» SUPPLIED TEXT:
+-------+

In a prolonged debate over paternity and legitimacy, the top court on January 28 said the husband will be considered as the legal father if the woman has a valid marriage and the spouses have had access to each other.
Justices Surya Kant and Ujjal Bhuyan passed the order after the debate triggered by a case originating in Kerala.
The two judges examined the precedents in the United Kingdom, the United States and Malaysia.
Referring to Section 112 of the Indian Evidence Act, Justice Kant said husband is the legal husband of the child during the subsistence of the marriage.
The husband can challenge the legitimacy of the child only when he can prove that he did not have the access to his wife, the court ruled.
Non-access doesn't mean just inability but also the impossibility to have marital relations between the spouses, the court ruled.
"Non-access means the impossibility, not merely inability, of the spouses to have marital relations with each other. For a person to rebut presumption of legitimacy, they must first assert non-access which, in turn, must be substantiated by evidence," the court ruled as quoted by Financial Express.
The case pertains to a woman who admitted that her second child, a boy, was born in 2001 out of her extramarital affair.

+-------+

» ENTRIES SUPPLIED:
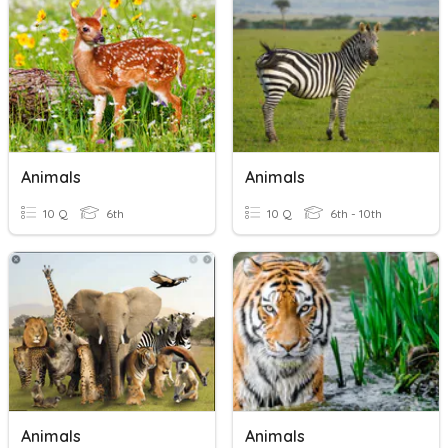
Animals
Animals
10 Q
6th
10 Q
6th - 10th
Animals
Animals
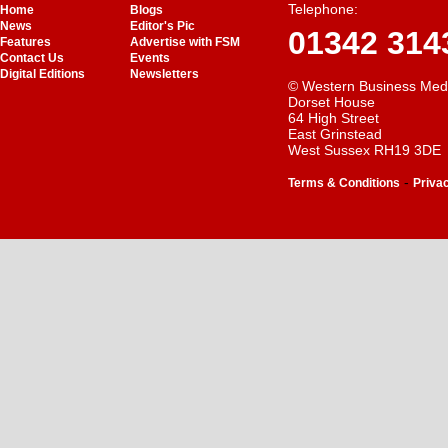
Telephone:
Home
Blogs
News
Editor's Pic
01342 314
Features
Advertise with FSM
Contact Us
Events
Digital Editions
Newsletters
© Western Business Med
Dorset House
64 High Street
East Grinstead
West Sussex RH19 3DE
-
Terms & Conditions
Priva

+-------+

» REQUIRED ACTION A:
Reproduce the passage of the paternity ruling report between "In a prolonged" and "of the marriage.", inclusive.
» REQUIRED ACTION B:
Write what comes next in the report on the court's paternity ruling, picking up after its final sentence.

» TASK RESPONSE A:
In a prolonged debate over paternity and legitimacy, the top court on January 28 said the husband will be considered as the legal father if the woman has a valid marriage and the spouses have had access to each other.
Justices Surya Kant and Ujjal Bhuyan passed the order after the debate triggered by a case originating in Kerala.
The two judges examined the precedents in the United Kingdom, the United States and Malaysia.
Referring to Section 112 of the Indian Evidence Act, Justice Kant said husband is the legal husband of the child during the subsistence of the marriage.

» TASK RESPONSE B:
Her husband's name was registered as the father of the boy in the Municipal Corporation of Cochin's birth register.
The two, who became parents for the first time in 1991 after they were blessed with a girl child, were divorced in 2006 three years after they began living separately due to marital differences.
After they were divorced, the woman approached the civic body with a request to register another man's name as the legal father of the boy.
The woman admitted that the child was born out of her extramarital affair. The corporation stated it could only change if ordered by the court.
The Kerala courts had ordered a DNA test for the man who was involved in the extramarital affair.
After the man in the extramarital affair challenged the order in the Supreme Court, the order for the DNA test was rejected.
The top court said forcing an individual DNA test will lead his private life to public scrutiny harming his reputation and dignity.